1 June 2026 at 22:32

Elon Musk spent just shy of $300 million supporting Donald Trump’s reelection in late 2024 — a full-throated financial commitment that appears to be paying off in a big way.

Musk’s space company SpaceX, in particular, has massively benefited from the duo’s on-and-off-again relationship, scoring billion-dollar deals with the government.

Most recently, Reuters reports, SpaceX was awarded a $4.16 billion contract with the US Space Force to develop detection satellites that can track and target airborne threats. Just days earlier, the military arm awarded the company a separate contract, worth $2.29 billion, to build a military communications network in low-Earth orbit to support ground-based operations.

Besides the impossible-to-overlook role of Trump and Musk’s cozy relationship, the timing of the announcement will raise plenty of eyebrows. SpaceX is expected to go public soon at a valuation of north of $1.75 trillion, a blockbuster IPO that could directly benefit from a government partner signing a flashy contract.

The latest threat detection contract is part of the Trump administration’s so-called Golden Dome missile defense system. While plenty of fundamental questions remain over its design, the network could cost well over $1 trillion to build out, according to experts, which would be far than the White House has estimated.

The threat detection satellite contract, called the Space-Based Advanced Moving Target Indicator, will see SpaceX develop what Reuters likens to an “interconnected system-of-systems” that collects and analyzes data from a host of different sources, from space-based sensors, to secure communication links.

Zooming out, cushy government contracts have long played a key role in the flourishing and very survival of Musk’s space venture.
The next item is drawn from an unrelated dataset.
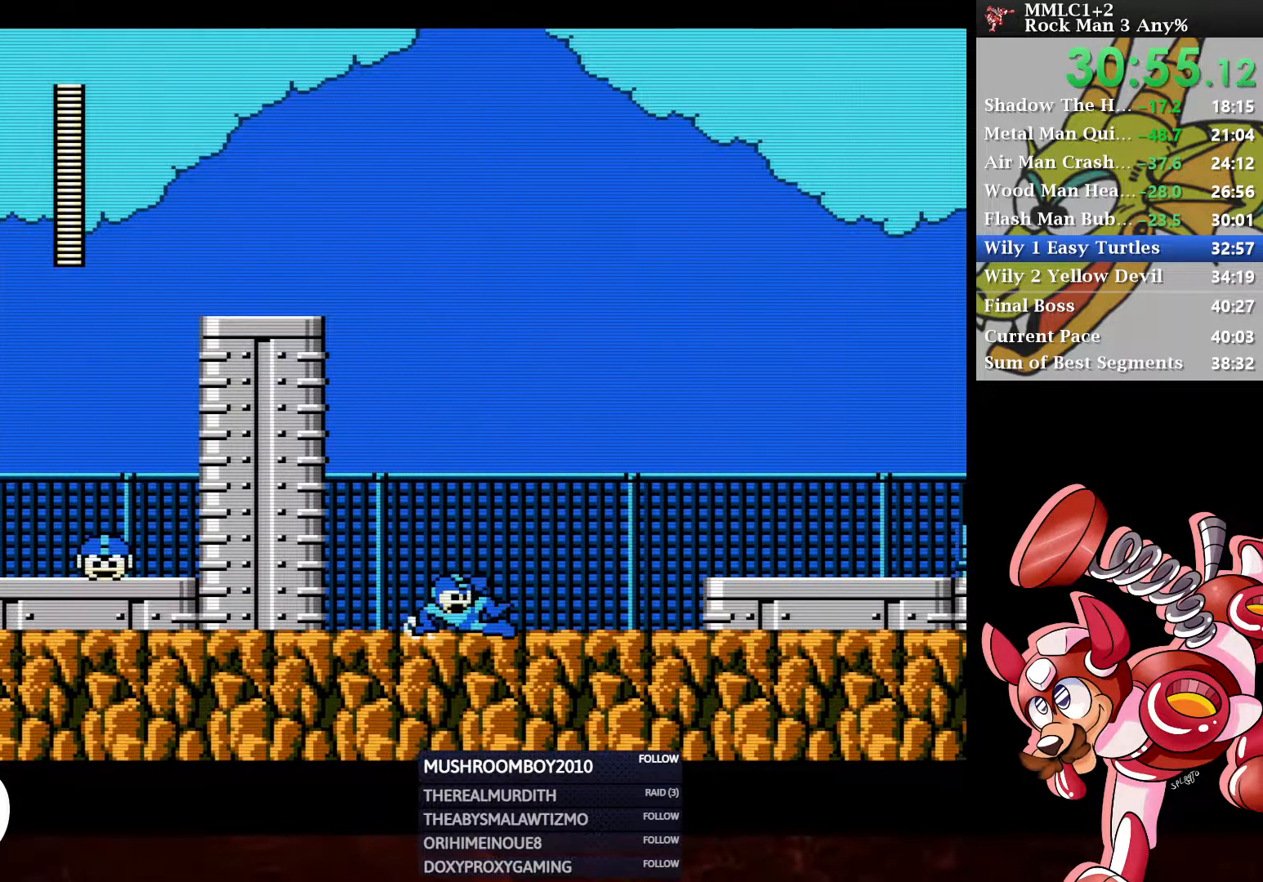
{"buttons": ["DPAD_DOWN", "DPAD_RIGHT"], "left_stick": "center", "right_stick": "center", "events": [[133, "A", "up"], [133, "DPAD_DOWN", "up"], [217, "A", "down"], [367, "A", "up"], [433, "DPAD_DOWN", "down"]]}
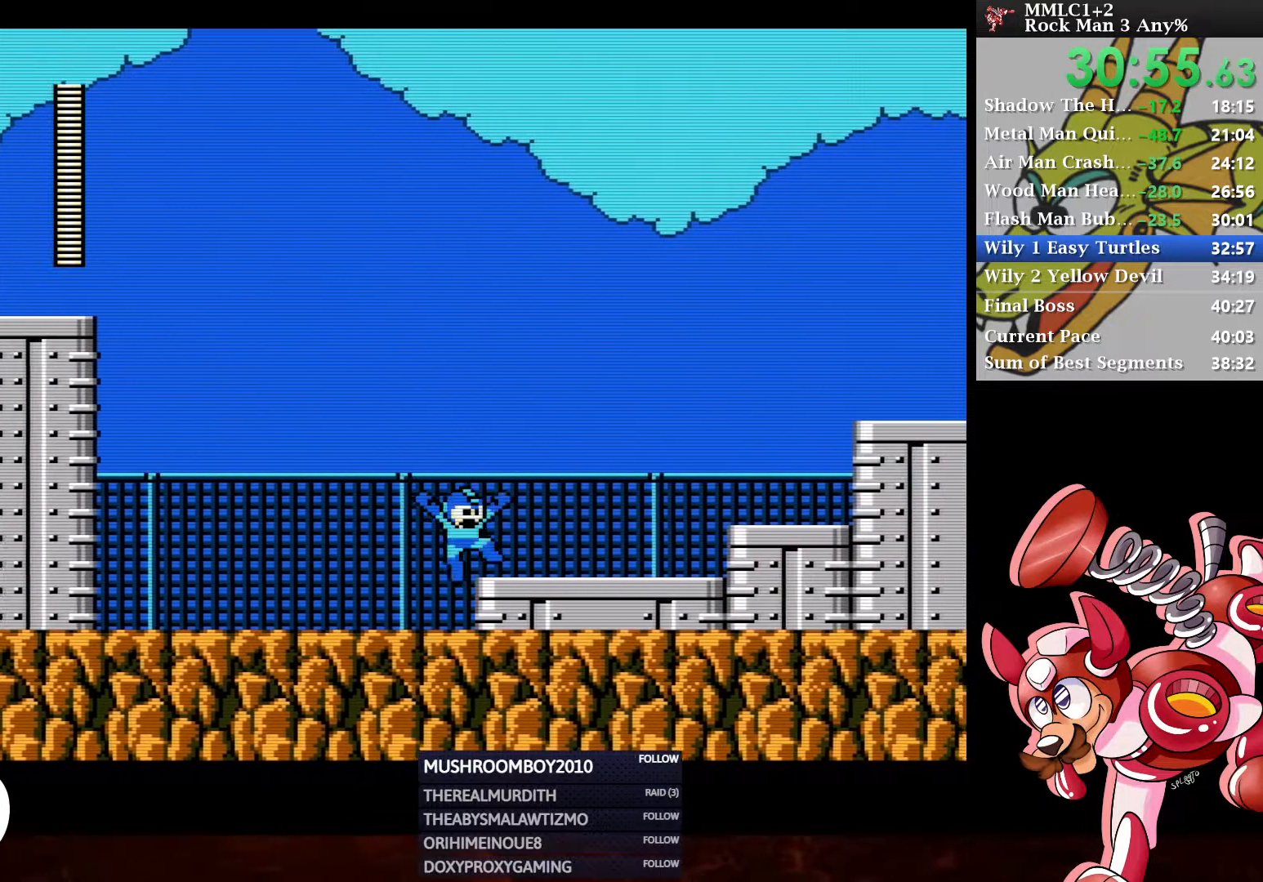
{"buttons": ["DPAD_RIGHT"], "left_stick": "center", "right_stick": "center", "events": [[67, "A", "down"], [217, "A", "up"], [217, "DPAD_DOWN", "up"], [333, "A", "down"], [450, "A", "up"]]}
According to an analysis by the Washington Post last year, SpaceX had received $38 billion in government contracts, loans, subsidies, and tax credits, as of February 2025.

Given their budding relationship and the latest multibillion-dollar contracts, that number has already grown substantially — and will very likely continue to grow, especially as SpaceX looks to go public.

The company is also set to play a key role in the Trump administration’s efforts to return astronauts to the surface of the Moon, and was awarded a $2.9 billion contract in 2021 to build the requisite lunar lander.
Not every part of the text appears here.